Exercise details
As the answer, give a copy of each line below that includes the word "root".
------ Data provided
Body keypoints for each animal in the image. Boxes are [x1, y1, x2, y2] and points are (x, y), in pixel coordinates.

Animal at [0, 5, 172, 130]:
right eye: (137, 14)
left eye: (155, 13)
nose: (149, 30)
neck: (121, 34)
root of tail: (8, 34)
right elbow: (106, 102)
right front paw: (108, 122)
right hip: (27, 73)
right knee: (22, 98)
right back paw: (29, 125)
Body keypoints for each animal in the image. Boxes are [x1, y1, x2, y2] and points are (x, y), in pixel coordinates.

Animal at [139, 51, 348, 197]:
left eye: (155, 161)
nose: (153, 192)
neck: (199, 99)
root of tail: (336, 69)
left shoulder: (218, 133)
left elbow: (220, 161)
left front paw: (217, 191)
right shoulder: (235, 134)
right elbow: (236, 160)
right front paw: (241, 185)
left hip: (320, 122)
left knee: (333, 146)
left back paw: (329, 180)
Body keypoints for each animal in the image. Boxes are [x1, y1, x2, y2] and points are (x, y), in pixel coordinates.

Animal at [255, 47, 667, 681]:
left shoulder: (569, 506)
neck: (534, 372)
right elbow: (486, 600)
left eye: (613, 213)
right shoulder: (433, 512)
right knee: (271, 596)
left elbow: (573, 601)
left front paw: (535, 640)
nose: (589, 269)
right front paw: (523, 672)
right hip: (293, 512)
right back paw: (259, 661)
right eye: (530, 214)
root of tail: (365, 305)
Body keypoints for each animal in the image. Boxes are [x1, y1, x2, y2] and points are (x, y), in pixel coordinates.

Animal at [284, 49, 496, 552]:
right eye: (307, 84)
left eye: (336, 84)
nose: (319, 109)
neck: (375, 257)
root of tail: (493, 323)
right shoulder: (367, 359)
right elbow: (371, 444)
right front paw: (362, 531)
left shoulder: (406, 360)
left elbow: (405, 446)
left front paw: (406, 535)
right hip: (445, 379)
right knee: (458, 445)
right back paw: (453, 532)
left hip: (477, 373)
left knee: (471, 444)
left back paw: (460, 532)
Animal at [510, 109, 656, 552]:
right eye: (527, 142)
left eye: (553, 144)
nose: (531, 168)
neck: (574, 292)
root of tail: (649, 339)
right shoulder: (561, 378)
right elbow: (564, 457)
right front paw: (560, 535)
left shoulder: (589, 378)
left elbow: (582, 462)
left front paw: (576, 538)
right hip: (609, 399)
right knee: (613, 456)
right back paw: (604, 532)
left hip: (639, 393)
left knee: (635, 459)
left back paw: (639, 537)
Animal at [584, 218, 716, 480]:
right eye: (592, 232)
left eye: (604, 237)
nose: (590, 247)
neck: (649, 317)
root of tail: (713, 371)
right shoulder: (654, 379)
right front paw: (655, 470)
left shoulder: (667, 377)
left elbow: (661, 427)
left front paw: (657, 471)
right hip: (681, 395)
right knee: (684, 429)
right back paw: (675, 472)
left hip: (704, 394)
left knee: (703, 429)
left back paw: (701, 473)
------------
------ Data provided
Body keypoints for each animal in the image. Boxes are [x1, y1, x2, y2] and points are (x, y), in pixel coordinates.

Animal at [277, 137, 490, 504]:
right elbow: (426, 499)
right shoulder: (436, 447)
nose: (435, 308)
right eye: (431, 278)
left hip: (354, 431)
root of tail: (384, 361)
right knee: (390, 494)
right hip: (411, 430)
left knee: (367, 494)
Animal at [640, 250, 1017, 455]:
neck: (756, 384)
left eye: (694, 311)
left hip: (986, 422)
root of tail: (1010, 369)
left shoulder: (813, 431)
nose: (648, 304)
------------
------ Data provided
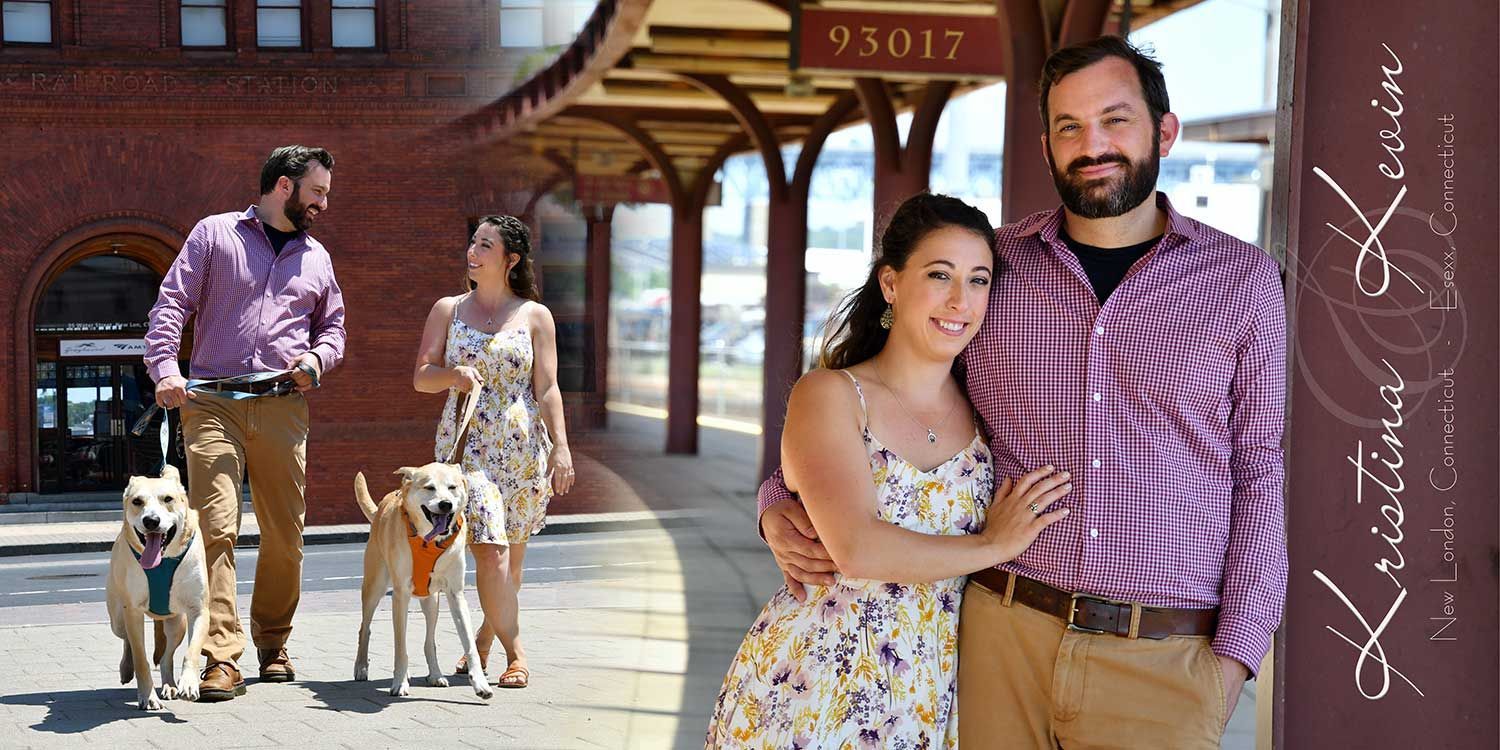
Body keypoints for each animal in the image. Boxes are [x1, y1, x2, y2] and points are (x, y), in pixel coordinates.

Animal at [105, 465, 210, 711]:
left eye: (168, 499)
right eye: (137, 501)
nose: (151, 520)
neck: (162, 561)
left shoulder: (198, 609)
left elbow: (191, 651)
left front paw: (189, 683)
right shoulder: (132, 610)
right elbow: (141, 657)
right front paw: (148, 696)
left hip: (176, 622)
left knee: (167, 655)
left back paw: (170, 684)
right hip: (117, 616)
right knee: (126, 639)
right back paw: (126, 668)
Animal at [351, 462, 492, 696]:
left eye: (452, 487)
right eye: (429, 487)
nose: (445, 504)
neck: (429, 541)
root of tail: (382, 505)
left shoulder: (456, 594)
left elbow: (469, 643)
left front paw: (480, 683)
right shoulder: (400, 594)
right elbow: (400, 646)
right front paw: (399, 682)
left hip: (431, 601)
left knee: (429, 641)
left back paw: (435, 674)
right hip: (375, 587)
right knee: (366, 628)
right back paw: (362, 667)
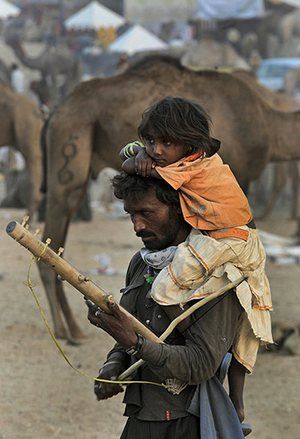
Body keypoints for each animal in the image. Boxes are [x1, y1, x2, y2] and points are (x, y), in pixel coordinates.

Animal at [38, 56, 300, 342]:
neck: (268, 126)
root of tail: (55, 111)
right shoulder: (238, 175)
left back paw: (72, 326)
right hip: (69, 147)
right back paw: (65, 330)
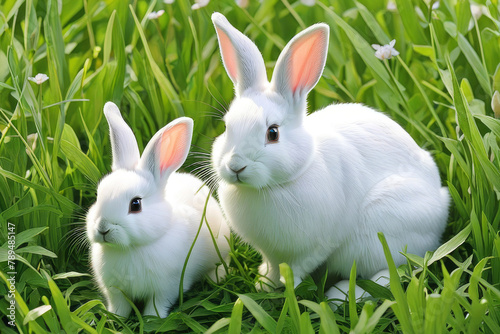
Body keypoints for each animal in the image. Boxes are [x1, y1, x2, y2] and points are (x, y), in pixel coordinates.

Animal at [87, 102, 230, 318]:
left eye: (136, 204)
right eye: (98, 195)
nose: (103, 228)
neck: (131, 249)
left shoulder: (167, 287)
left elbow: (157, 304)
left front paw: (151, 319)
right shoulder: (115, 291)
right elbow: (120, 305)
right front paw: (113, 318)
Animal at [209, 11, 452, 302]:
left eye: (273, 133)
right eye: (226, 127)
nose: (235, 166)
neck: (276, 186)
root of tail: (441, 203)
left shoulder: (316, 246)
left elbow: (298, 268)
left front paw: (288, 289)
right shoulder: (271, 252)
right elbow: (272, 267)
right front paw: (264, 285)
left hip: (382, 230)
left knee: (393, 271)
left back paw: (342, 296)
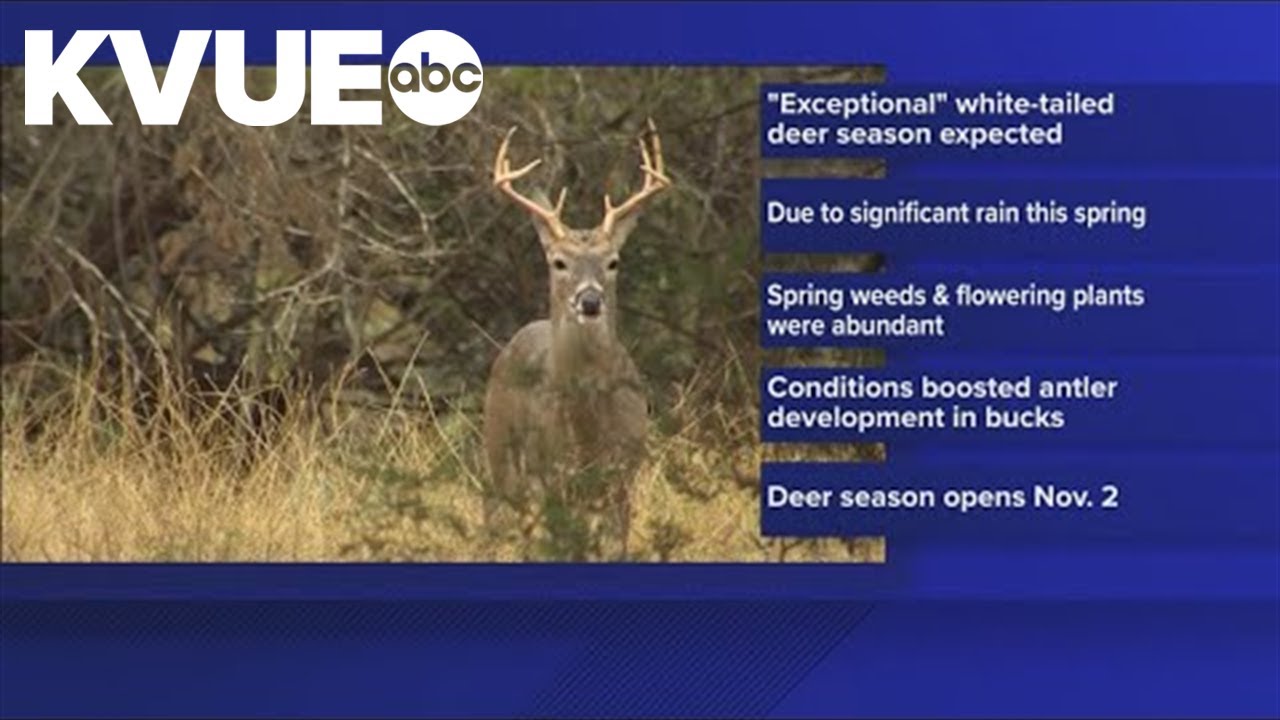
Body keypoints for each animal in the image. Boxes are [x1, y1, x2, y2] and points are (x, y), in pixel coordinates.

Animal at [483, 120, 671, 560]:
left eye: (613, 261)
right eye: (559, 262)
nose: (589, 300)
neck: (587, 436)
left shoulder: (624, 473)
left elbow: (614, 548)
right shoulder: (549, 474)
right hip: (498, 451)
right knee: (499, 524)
------------
Response for this exercise
root of tail: (8, 34)
root of tail: (336, 69)
root of tail: (365, 305)
root of tail: (493, 323)
root of tail: (649, 339)
root of tail: (713, 371)
root of tail: (384, 361)
root of tail: (1010, 369)
root of tail: (382, 505)
root of tail: (55, 111)
root of tail: (441, 203)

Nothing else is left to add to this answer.